> [Stored data]:

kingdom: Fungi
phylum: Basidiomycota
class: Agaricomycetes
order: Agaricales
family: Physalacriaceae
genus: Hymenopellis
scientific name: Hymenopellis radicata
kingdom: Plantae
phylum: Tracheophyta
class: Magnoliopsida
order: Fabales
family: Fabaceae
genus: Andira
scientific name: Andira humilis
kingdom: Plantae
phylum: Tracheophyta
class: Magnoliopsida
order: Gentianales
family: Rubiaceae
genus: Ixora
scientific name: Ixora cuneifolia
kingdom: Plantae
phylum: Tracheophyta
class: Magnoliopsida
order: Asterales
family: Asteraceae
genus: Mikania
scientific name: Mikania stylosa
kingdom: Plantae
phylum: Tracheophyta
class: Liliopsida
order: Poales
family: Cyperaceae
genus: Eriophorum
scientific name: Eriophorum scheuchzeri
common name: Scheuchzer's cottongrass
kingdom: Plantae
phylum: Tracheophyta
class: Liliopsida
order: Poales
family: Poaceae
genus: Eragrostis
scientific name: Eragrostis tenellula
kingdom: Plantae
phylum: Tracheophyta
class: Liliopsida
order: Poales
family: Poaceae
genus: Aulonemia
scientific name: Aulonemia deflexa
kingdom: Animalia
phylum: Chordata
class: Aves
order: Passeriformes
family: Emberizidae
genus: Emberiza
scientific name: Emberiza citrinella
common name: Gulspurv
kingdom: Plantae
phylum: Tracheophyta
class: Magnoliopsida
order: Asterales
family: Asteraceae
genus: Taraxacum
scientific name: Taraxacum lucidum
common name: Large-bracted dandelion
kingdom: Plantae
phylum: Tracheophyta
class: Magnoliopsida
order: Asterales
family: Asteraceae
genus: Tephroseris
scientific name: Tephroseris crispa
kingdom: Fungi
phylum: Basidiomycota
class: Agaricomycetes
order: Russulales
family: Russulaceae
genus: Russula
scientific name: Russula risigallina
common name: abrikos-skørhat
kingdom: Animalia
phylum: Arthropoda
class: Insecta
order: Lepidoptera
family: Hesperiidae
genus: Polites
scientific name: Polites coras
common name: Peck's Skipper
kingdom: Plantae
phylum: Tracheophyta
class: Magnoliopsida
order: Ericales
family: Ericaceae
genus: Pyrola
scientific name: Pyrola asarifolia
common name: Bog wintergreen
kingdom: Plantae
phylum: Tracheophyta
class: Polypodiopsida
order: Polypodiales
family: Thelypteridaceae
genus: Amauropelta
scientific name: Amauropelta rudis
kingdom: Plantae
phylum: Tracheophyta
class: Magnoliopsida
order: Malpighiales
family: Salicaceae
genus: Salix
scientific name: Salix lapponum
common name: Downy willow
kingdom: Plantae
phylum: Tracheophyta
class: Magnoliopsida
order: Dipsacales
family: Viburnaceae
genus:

> [The problem]: Rewrite every line of the data above, swapping "common name" for "vernacular name" wherever it appears and leaving everything else unchanged.

> [The result]:
kingdom: Fungi
phylum: Basidiomycota
class: Agaricomycetes
order: Agaricales
family: Physalacriaceae
genus: Hymenopellis
scientific name: Hymenopellis radicata
kingdom: Plantae
phylum: Tracheophyta
class: Magnoliopsida
order: Fabales
family: Fabaceae
genus: Andira
scientific name: Andira humilis
kingdom: Plantae
phylum: Tracheophyta
class: Magnoliopsida
order: Gentianales
family: Rubiaceae
genus: Ixora
scientific name: Ixora cuneifolia
kingdom: Plantae
phylum: Tracheophyta
class: Magnoliopsida
order: Asterales
family: Asteraceae
genus: Mikania
scientific name: Mikania stylosa
kingdom: Plantae
phylum: Tracheophyta
class: Liliopsida
order: Poales
family: Cyperaceae
genus: Eriophorum
scientific name: Eriophorum scheuchzeri
vernacular name: Scheuchzer's cottongrass
kingdom: Plantae
phylum: Tracheophyta
class: Liliopsida
order: Poales
family: Poaceae
genus: Eragrostis
scientific name: Eragrostis tenellula
kingdom: Plantae
phylum: Tracheophyta
class: Liliopsida
order: Poales
family: Poaceae
genus: Aulonemia
scientific name: Aulonemia deflexa
kingdom: Animalia
phylum: Chordata
class: Aves
order: Passeriformes
family: Emberizidae
genus: Emberiza
scientific name: Emberiza citrinella
vernacular name: Gulspurv
kingdom: Plantae
phylum: Tracheophyta
class: Magnoliopsida
order: Asterales
family: Asteraceae
genus: Taraxacum
scientific name: Taraxacum lucidum
vernacular name: Large-bracted dandelion
kingdom: Plantae
phylum: Tracheophyta
class: Magnoliopsida
order: Asterales
family: Asteraceae
genus: Tephroseris
scientific name: Tephroseris crispa
kingdom: Fungi
phylum: Basidiomycota
class: Agaricomycetes
order: Russulales
family: Russulaceae
genus: Russula
scientific name: Russula risigallina
vernacular name: abrikos-skørhat
kingdom: Animalia
phylum: Arthropoda
class: Insecta
order: Lepidoptera
family: Hesperiidae
genus: Polites
scientific name: Polites coras
vernacular name: Peck's Skipper
kingdom: Plantae
phylum: Tracheophyta
class: Magnoliopsida
order: Ericales
family: Ericaceae
genus: Pyrola
scientific name: Pyrola asarifolia
vernacular name: Bog wintergreen
kingdom: Plantae
phylum: Tracheophyta
class: Polypodiopsida
order: Polypodiales
family: Thelypteridaceae
genus: Amauropelta
scientific name: Amauropelta rudis
kingdom: Plantae
phylum: Tracheophyta
class: Magnoliopsida
order: Malpighiales
family: Salicaceae
genus: Salix
scientific name: Salix lapponum
vernacular name: Downy willow
kingdom: Plantae
phylum: Tracheophyta
class: Magnoliopsida
order: Dipsacales
family: Viburnaceae
genus:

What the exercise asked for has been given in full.